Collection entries
▬▬▬

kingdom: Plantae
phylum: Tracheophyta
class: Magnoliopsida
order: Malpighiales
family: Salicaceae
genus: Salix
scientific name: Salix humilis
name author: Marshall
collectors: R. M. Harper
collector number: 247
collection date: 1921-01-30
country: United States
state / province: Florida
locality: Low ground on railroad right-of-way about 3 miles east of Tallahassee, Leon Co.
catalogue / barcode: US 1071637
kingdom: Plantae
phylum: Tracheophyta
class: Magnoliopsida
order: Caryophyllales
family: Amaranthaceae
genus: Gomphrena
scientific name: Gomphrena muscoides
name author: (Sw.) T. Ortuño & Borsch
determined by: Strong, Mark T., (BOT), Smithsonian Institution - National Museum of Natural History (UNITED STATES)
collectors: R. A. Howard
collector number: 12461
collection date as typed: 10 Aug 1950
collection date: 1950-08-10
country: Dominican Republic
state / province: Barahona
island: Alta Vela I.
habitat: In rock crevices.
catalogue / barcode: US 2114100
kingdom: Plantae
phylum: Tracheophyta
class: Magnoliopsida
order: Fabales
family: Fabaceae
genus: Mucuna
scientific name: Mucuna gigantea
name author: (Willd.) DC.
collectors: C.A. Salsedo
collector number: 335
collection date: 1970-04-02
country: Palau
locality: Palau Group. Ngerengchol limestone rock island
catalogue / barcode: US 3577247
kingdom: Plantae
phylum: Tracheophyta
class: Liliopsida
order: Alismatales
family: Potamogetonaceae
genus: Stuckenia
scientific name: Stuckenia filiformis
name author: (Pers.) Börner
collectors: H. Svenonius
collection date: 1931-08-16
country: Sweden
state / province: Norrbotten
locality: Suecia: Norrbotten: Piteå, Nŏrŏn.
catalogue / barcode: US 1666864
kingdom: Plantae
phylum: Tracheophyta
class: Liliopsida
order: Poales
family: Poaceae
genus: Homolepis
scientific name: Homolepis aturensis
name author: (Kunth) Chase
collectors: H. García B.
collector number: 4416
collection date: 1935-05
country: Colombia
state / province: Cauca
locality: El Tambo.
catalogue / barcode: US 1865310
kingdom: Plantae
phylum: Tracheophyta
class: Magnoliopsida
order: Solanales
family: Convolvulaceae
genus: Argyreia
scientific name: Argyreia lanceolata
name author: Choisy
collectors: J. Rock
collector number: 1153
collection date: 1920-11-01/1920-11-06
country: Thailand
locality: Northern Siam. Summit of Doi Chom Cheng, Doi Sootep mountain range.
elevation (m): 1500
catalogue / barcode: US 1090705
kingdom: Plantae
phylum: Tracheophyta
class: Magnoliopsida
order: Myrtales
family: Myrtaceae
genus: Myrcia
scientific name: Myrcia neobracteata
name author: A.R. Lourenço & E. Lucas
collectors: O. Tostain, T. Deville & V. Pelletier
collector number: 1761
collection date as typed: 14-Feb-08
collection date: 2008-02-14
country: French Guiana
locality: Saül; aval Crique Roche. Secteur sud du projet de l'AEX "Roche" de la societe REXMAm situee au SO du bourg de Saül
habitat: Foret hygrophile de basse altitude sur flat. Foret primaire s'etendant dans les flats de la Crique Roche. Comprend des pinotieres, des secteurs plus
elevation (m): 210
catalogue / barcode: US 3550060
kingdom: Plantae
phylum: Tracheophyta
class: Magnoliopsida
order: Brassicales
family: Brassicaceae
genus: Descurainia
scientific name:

▬▬▬

What the exercise asks:
Count the lines in the records above that contain the string "province", treating uppercase and lowercase as different, and reply with that number alone.

Solution to the problem:
4